Books and Media for Popular & Commercial Voice Teachers
I've posted another static page: books and other media for popular and commercial voice teachers. (You can always find static pages under the menu button.) I'll keep updating the list and would love to hear your suggestions for it, particularly if the resource is CCM-centric, CCM-inclusive, or genre-neutral. There's a form at the bottom of that page for submissions. If a resource is focused on classical voice training, even if it's considered a "classic" in pedagogy circles, you won't find it here. There are plenty of other places where teachers can find resources about classical singing. My goal is to make this a place where teachers can find resources that are specifically for CCM singing, or, at the very least, are inclusive of it in some way.
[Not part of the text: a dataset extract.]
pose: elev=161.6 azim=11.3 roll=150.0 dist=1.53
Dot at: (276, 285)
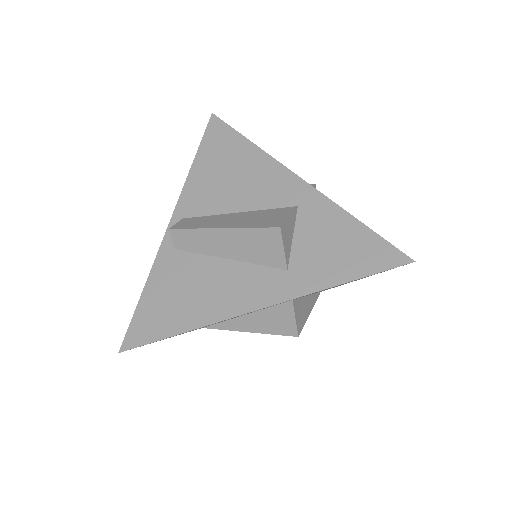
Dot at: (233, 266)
In the future, I want to have an annotated bibliography with thoughts and reviews from multiple voice teachers, but, to start, I'm just compiling a list of what I've found, even if I haven't read it, yet. You'll see a mixture of peer-reviewed, commercially-published, and self-published resources. I'm hoping you'll help me read, research, compare, and contrast these different resources and share your thoughts about them. I'd love to have some blog entires with reviews from lots of different teachers that could then be compiled into the annotated bibliography over time.
If you're not sure where to start with reading, I suggest authors who are being asked to contribute to other publications, to speak at conferences, to collaborate with other teachers, etc. By doing things like this, they're putting themselves in a position of accountability, and that means they're almost guaranteed to be growing, learning, and improving. This would include people like Wendy LeBorgne, Marci Rosenberg, Matthew Edwards, Daniel K Robinson, Trineice Robinson-Martin, Mark Baxter, Melissa Cross, Lisa Popeil, Sheri Sanders, Jeannette LoVetri, Edrie Means-Weekly, and Daniel Zangger Borch.
But I think we also have to keep in mind that voice teacher conferences and publications haven't always been very welcoming and affirming for teachers who work in the CCM world. There are some great teachers who have been working with commercial singers since long before academia started taking them seriously. Some gave up long ago on being included in the platforms that academia uses as markers of quality work and instead reached out to singers in the ways that were available to them. I hope these alienated people will continue to feel more respected about their work with commercial singers over the years, and that they will dialogue with the rest of the teaching community about it more.